Five of the dog figures were clearly canine and some had their names inscribed on them (just as the ones found at Nineveh did), but the sixth had no name and, further, looked more like a cat. The cat was never considered a protective entity in Mesopotamia, however, and cats are not represented by any amulets or statuary. Horry writes:
Omens portray [cats] as wild animals, at best untameable ones, that wandered in and out of houses at will. Humans and cats lived around each other but did not engage directly…in other words, the inhabitants of Kalhu, even the king in his palace, could not rely on cats to guard a building, whether from mice or more supernatural forces. (2-3)
Mallowan had difficulty in interpreting the piece for this reason: although it looked like a cat, there was no precedent for cat figures or for cats represented in amuletic imagery at all. In his initial reports, he cites the discovery of five dog figurines and one other which was “feline in character” (Horry, 5). The preponderance of evidence, however, argued against interpreting the figure as a cat, and Mallowan later seems to have believed that it was a dog with a “feline appearance” (Horry, 5). Mallowan delivered his finds to the Iraqi authorities, and in keeping with his contract, some went to the Iraqi Museum and some to other institutions. The ‘cat’ figure was reinterpreted by the British scholars at Cambridge as a cat and remained so until 2013 CE when the figurines were studied as a group and it was recognized that the cat figure was another dog.
The Dogs Today and Their Significance
The dog figures found at Nineveh are in the British Museum today while the Nimrud Dogs can be found in museums at Baghdad, Iraq; Cambridge, England; New York, America, and Melbourne, Australia.
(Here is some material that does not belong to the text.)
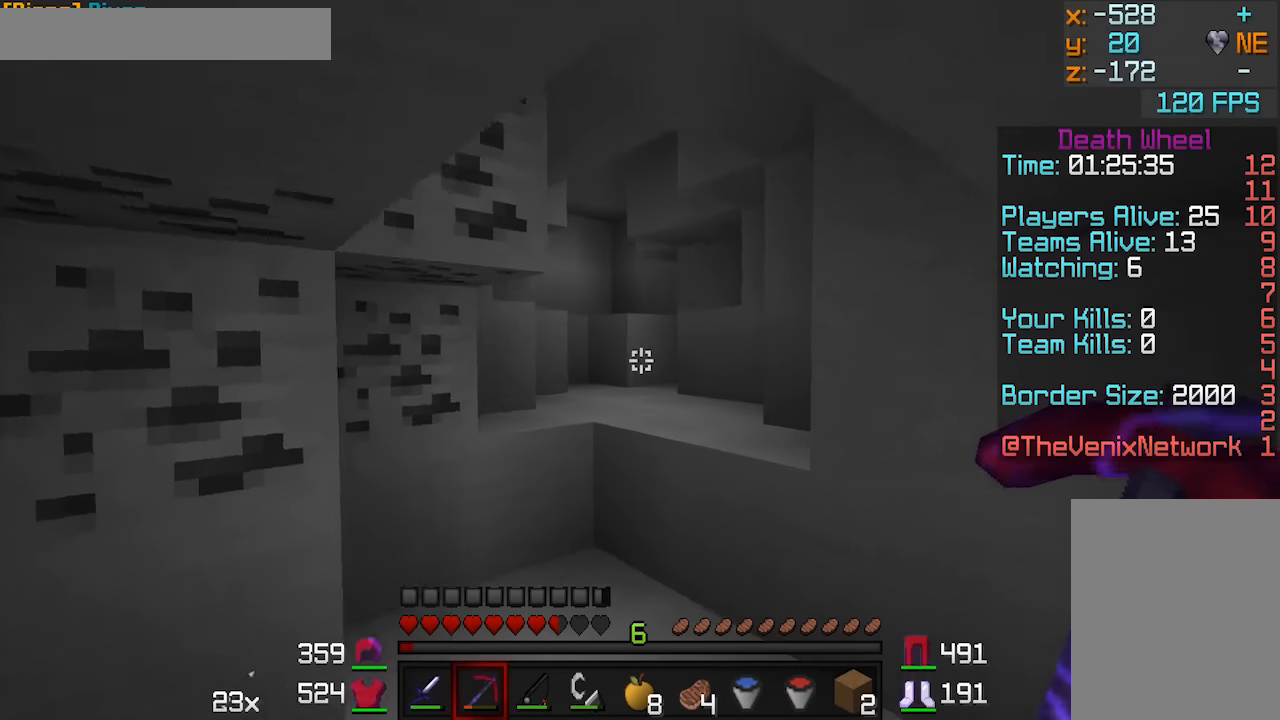
{"keys": ["w"], "mouse": [], "events": []}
The figures from the Iraq Museum were left untouched in the looting of 2003 CE and remain a part the permanent collection.
Visitors to these museums quite rightly marvel at exhibits of Mesopotamian art such as the famous Nimrud Ivories but often overlook the dog figurines. Even in those exhibits where their history is told, the focus is largely on their discovery with only brief mention of what they meant to the people who created them. Often, it seems, the small dogs are interpreted by visitors as representations of ancient pets. The dog statuettes did not represent beloved pets, however, but divine protection. They were created to keep safe the people one cared for. Centuries ago, people crafted the dog figures, gave them life through ritual, and buried them beneath their doorway for peace of mind.
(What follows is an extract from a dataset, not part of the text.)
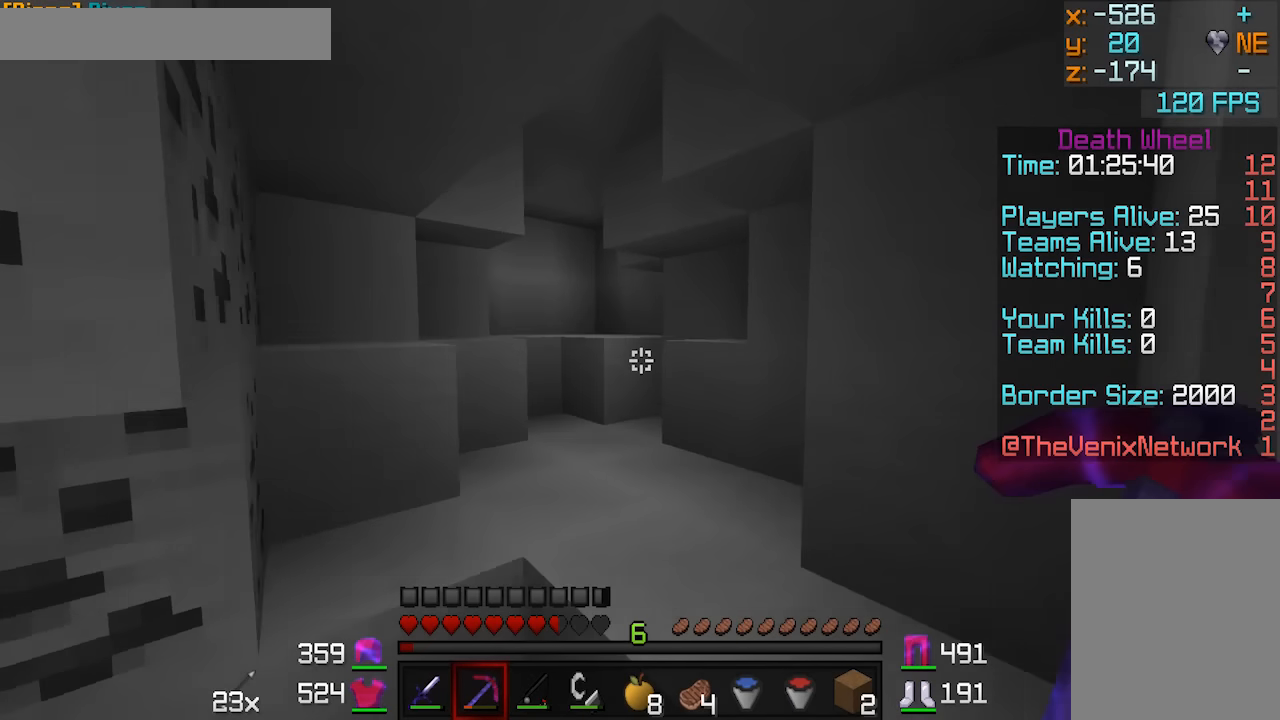
{"keys": ["w"], "mouse": [], "events": []}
In the same way, an individual living today might install a security system in the home, make sure doors and locks are secure, perhaps even hang a religious symbol or totemic talisman near the door. The Nimrud Dogs are significant artifacts because they are so personal. Nakamura comments on their creation and use, noting how “an idiom of protection arises in material enactment of memory” (33). The “enactment of memory” in the past had to do with the awakening of the spirit of the dog in the figurine. Today, however, the Nimrud Dogs evoke the spirit of the past and the memory of those who created the figures to protect themselves and those they loved from harm.